Experts recommend the longest possible terms and the highest possible repayment due to favorable interest rates. Our table is basically based on 15 years. That costs indeed approx. 0.7 percentage points more than a ten-year loan, but in return the builder can sleep much longer peacefully. And given the favorable interest rates, there’s still room to make reasonable repayments to push down the remaining debt.
Huge interest rate differences
In any case it is worthwhile itself the conditions of the offerers exactly to compare. This is emphasized by Max Herbst, owner FMH Finanzberatung, who has put dozens of credit institutions under the microscope. "For example, the interest rate difference for a 15-year loan with a loan amount of 150000 euros, 80 percent loan-to-value and two percent repayment between the first- and last-placed provider (65th place) in our mortgage comparison is one percentage point.
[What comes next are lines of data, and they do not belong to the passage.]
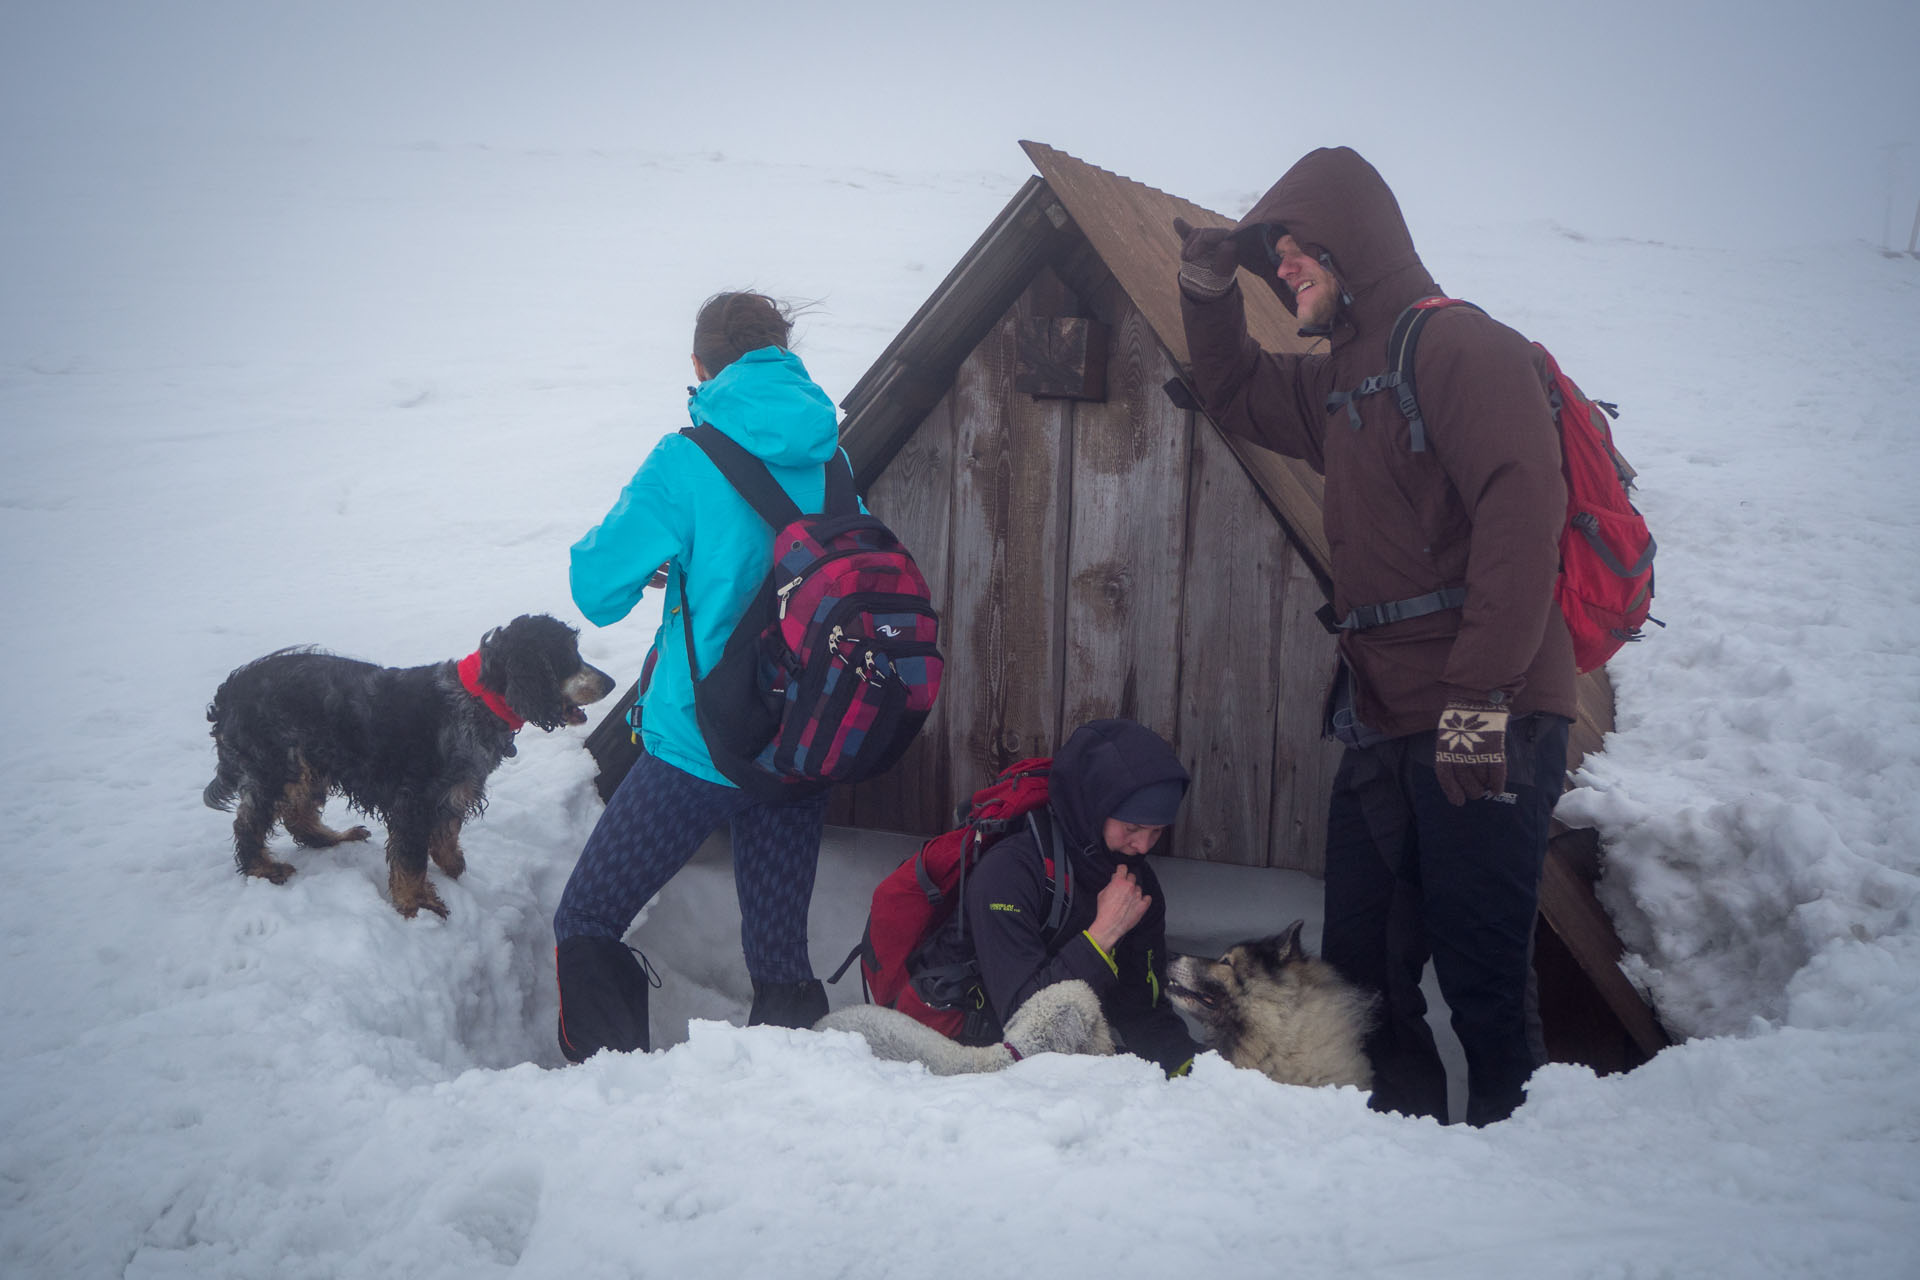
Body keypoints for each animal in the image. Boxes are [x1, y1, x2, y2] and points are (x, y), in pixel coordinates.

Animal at [203, 614, 610, 917]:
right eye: (568, 656)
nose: (610, 682)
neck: (476, 701)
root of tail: (229, 691)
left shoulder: (454, 792)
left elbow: (447, 835)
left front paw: (453, 868)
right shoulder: (414, 800)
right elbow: (412, 860)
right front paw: (418, 903)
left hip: (309, 763)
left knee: (298, 815)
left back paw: (332, 838)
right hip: (274, 765)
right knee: (249, 823)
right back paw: (263, 868)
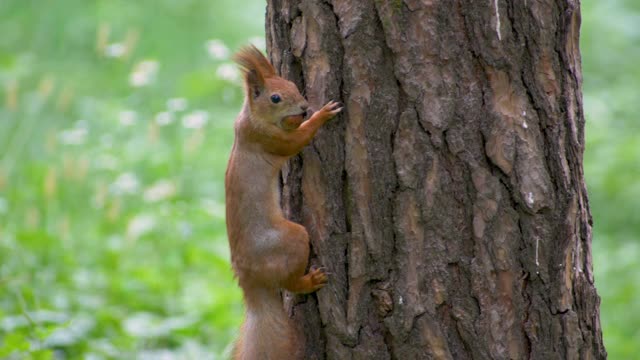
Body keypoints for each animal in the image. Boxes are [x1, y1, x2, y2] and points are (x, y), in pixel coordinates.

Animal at [226, 45, 342, 360]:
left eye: (292, 84)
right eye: (275, 98)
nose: (303, 106)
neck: (250, 119)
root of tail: (249, 278)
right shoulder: (268, 139)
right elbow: (296, 141)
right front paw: (321, 115)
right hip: (290, 239)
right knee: (289, 282)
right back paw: (309, 281)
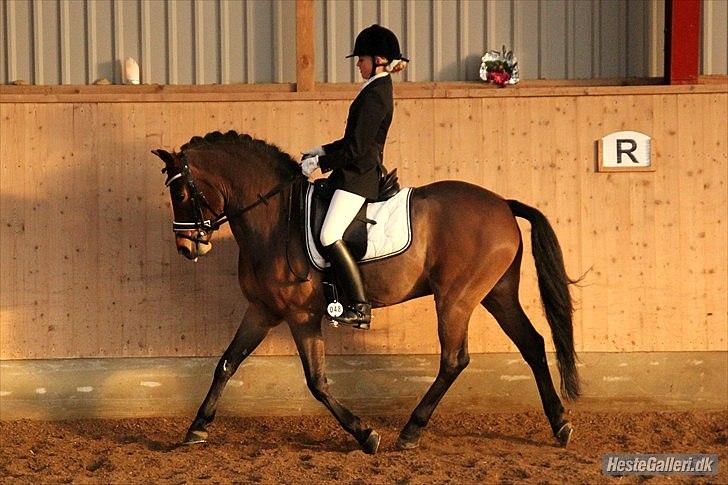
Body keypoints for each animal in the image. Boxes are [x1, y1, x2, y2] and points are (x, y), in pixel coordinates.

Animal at [151, 130, 580, 454]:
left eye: (182, 194)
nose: (187, 247)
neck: (274, 220)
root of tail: (503, 204)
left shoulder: (300, 314)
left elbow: (316, 381)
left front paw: (366, 434)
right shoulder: (262, 310)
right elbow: (226, 363)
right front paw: (197, 428)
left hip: (456, 299)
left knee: (454, 360)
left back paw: (411, 431)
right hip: (497, 294)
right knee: (532, 344)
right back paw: (559, 424)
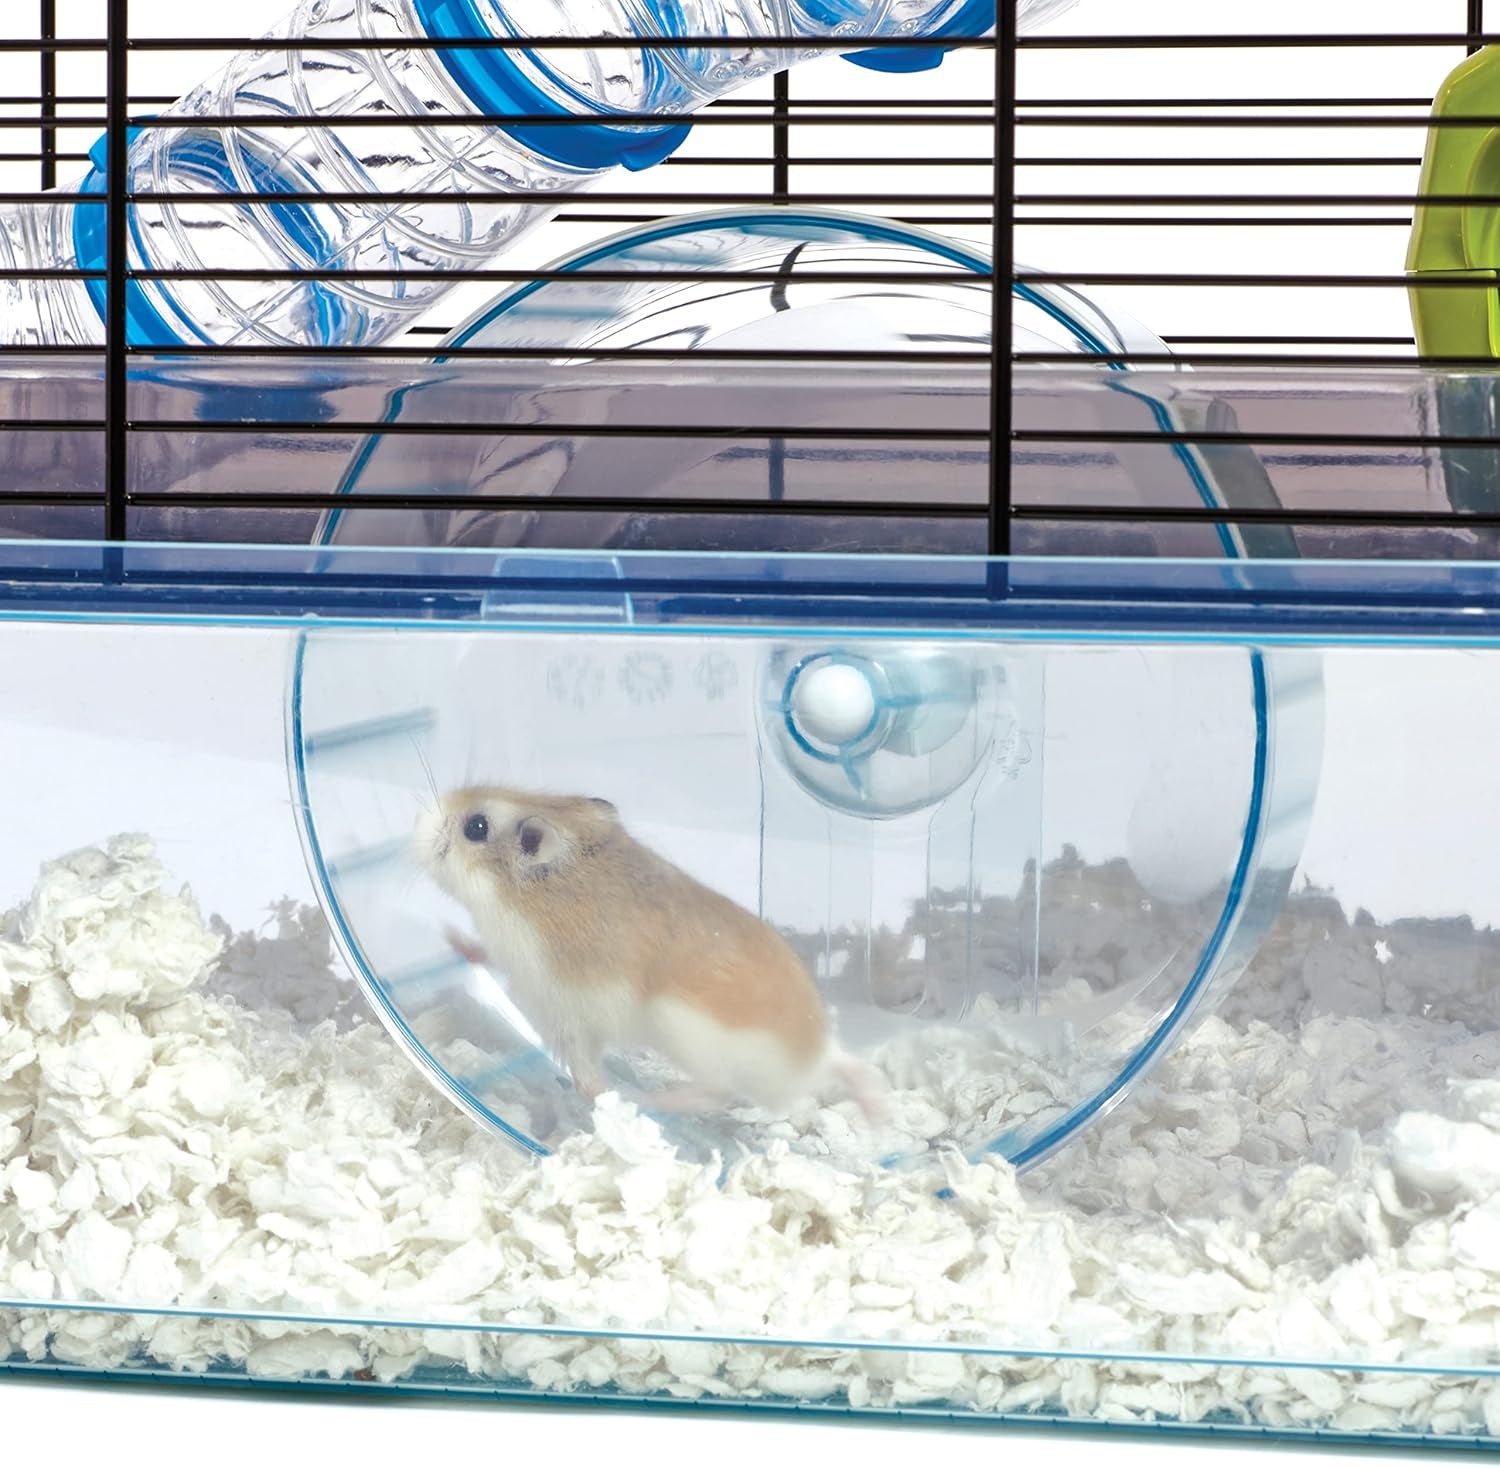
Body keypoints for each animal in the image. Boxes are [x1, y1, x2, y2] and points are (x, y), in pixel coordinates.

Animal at [414, 784, 884, 1123]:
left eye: (476, 827)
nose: (418, 819)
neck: (535, 891)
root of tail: (810, 1061)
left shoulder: (562, 1011)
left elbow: (586, 1072)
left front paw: (600, 1096)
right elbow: (481, 952)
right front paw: (451, 936)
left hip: (684, 1033)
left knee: (715, 1093)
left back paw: (651, 1100)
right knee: (850, 1066)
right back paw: (878, 1115)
In hard currency, this equates to a difference of 122 euros a month." That’s not all. "Over 15 years, the customer at the bank with the red lantern thus pays 22391 euros more than at the top provider, if the interest savings are invested in increased repayment."
Or calculated differently: With the interest savings, the scope for the loan amount expands, and the house can be better equipped, or it is enough for a few square meters more living space.